Activity - Reproduce word for word the lines of the records between the line containing "Schreibe einen" and the line containing "Velvet Season", inclusive, omitting the pictures from your answer.

Extracted page text data
────────────────────

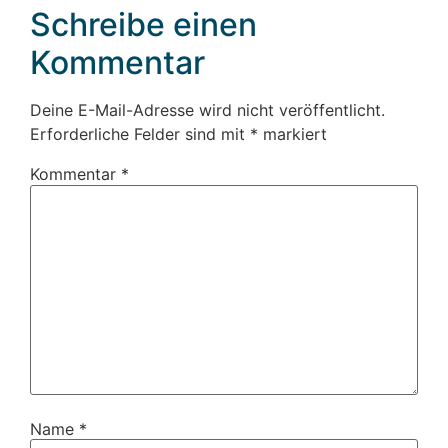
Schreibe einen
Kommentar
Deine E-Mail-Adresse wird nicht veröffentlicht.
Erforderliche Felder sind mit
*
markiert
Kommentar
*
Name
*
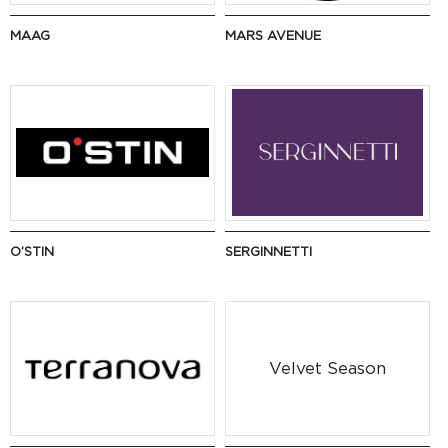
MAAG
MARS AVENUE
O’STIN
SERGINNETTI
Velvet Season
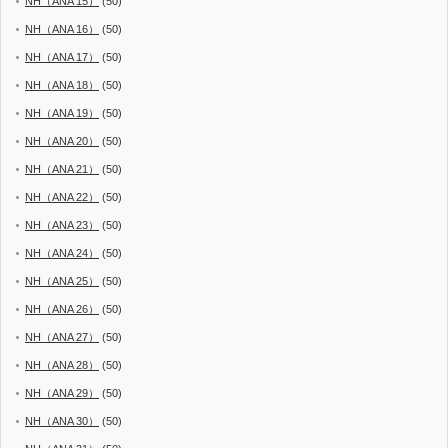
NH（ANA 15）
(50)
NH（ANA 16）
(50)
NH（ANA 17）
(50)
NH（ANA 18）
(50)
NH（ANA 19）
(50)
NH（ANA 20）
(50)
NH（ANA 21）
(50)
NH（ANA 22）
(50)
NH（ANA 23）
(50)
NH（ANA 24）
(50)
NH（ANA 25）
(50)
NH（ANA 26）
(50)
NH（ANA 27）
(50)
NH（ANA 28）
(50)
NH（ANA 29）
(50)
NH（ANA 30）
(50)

────────────────────

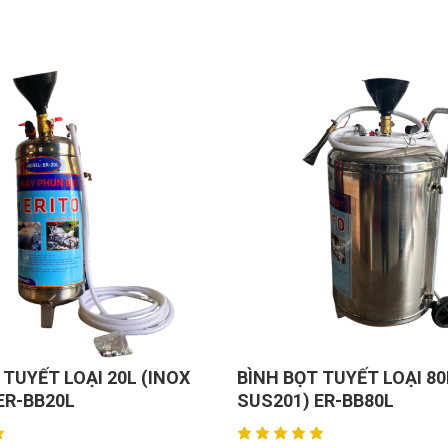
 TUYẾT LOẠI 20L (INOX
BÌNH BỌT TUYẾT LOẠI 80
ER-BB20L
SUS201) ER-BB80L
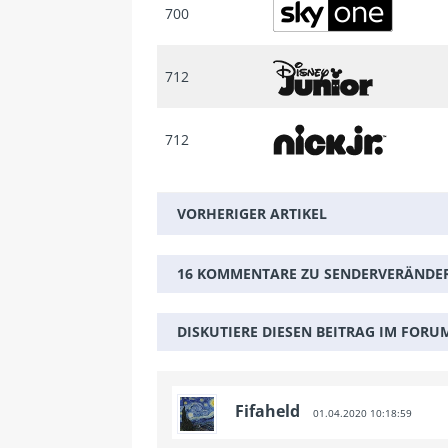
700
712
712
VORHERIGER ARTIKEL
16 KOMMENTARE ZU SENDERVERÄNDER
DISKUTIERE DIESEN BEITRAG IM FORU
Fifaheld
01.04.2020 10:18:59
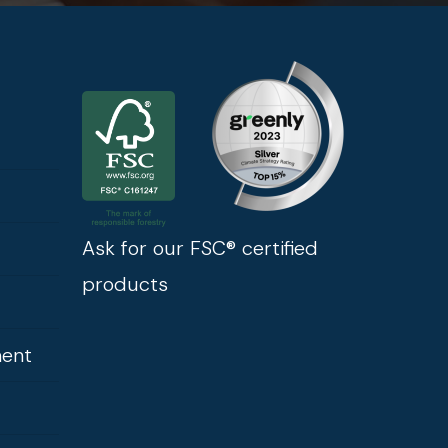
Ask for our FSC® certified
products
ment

────────────────────

Exercise output -
Schreibe einen
Kommentar
Deine E-Mail-Adresse wird nicht veröffentlicht.
Erforderliche Felder sind mit
*
markiert
Kommentar
*
Name
*
MAAG
MARS AVENUE
O’STIN
SERGINNETTI
Velvet Season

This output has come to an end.